## Problem description
The lines to extract run from the start of the records through the line with "Jeans 'Jaylie' straight", both ends included; drop the pictures.

┌──

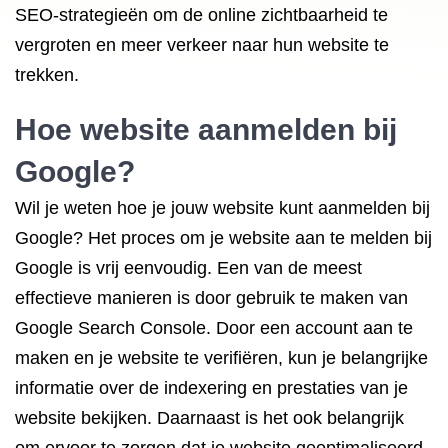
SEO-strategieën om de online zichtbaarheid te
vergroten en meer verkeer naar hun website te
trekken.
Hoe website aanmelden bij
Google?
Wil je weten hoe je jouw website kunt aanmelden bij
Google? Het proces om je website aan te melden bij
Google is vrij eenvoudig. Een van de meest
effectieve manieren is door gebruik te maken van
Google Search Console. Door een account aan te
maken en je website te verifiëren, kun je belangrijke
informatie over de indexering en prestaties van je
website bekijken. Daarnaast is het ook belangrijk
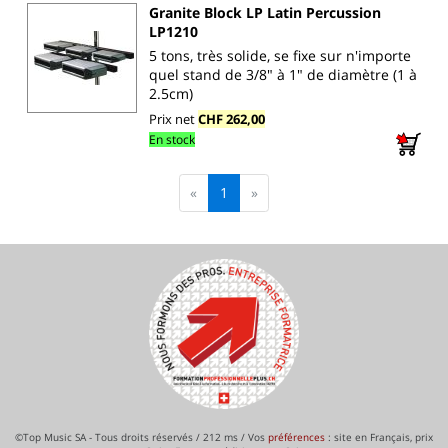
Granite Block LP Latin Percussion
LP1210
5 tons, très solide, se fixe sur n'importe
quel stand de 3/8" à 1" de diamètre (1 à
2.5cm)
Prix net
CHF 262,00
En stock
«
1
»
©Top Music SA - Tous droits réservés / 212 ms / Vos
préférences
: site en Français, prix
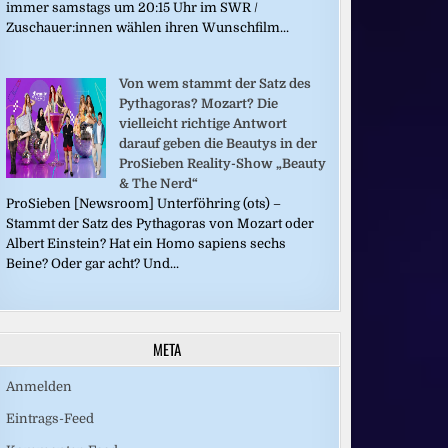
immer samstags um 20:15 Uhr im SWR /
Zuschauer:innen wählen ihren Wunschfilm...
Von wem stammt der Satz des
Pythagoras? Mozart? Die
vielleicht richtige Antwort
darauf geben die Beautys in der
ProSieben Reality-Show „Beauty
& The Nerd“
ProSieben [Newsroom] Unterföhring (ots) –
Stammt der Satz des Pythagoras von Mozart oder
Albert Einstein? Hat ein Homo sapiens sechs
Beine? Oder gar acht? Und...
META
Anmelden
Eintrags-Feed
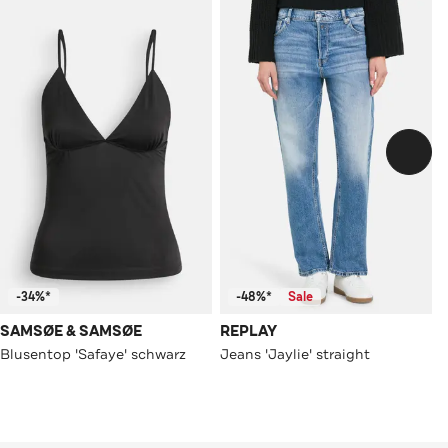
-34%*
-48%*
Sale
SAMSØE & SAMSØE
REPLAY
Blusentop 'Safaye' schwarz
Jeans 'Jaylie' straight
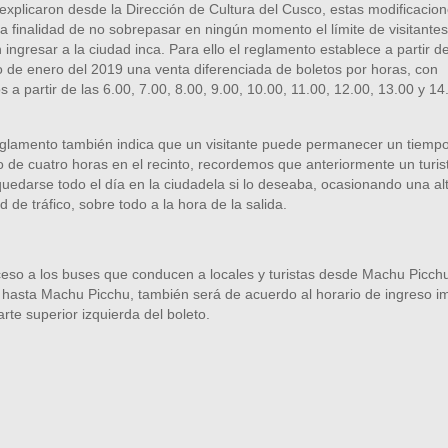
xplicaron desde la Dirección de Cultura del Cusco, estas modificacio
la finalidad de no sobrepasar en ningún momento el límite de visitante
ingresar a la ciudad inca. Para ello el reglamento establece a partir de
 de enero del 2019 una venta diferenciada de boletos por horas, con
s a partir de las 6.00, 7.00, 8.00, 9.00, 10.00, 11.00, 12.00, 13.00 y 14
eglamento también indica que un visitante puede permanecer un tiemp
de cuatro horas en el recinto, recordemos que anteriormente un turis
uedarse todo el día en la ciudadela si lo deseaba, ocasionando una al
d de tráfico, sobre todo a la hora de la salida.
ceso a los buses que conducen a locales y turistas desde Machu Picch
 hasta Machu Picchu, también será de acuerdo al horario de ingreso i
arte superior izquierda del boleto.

└──

## Solved exercise
SEO-strategieën om de online zichtbaarheid te
vergroten en meer verkeer naar hun website te
trekken.
Hoe website aanmelden bij
Google?
Wil je weten hoe je jouw website kunt aanmelden bij
Google? Het proces om je website aan te melden bij
Google is vrij eenvoudig. Een van de meest
effectieve manieren is door gebruik te maken van
Google Search Console. Door een account aan te
maken en je website te verifiëren, kun je belangrijke
informatie over de indexering en prestaties van je
website bekijken. Daarnaast is het ook belangrijk
Granite Block LP Latin Percussion
LP1210
5 tons, très solide, se fixe sur n'importe
quel stand de 3/8" à 1" de diamètre (1 à
2.5cm)
Prix net
CHF 262,00
En stock
«
1
»
©Top Music SA - Tous droits réservés / 212 ms / Vos
préférences
: site en Français, prix
immer samstags um 20:15 Uhr im SWR /
Zuschauer:innen wählen ihren Wunschfilm...
Von wem stammt der Satz des
Pythagoras? Mozart? Die
vielleicht richtige Antwort
darauf geben die Beautys in der
ProSieben Reality-Show „Beauty
& The Nerd“
ProSieben [Newsroom] Unterföhring (ots) –
Stammt der Satz des Pythagoras von Mozart oder
Albert Einstein? Hat ein Homo sapiens sechs
Beine? Oder gar acht? Und...
META
Anmelden
Eintrags-Feed
-34%*
-48%*
Sale
SAMSØE & SAMSØE
REPLAY
Blusentop 'Safaye' schwarz
Jeans 'Jaylie' straight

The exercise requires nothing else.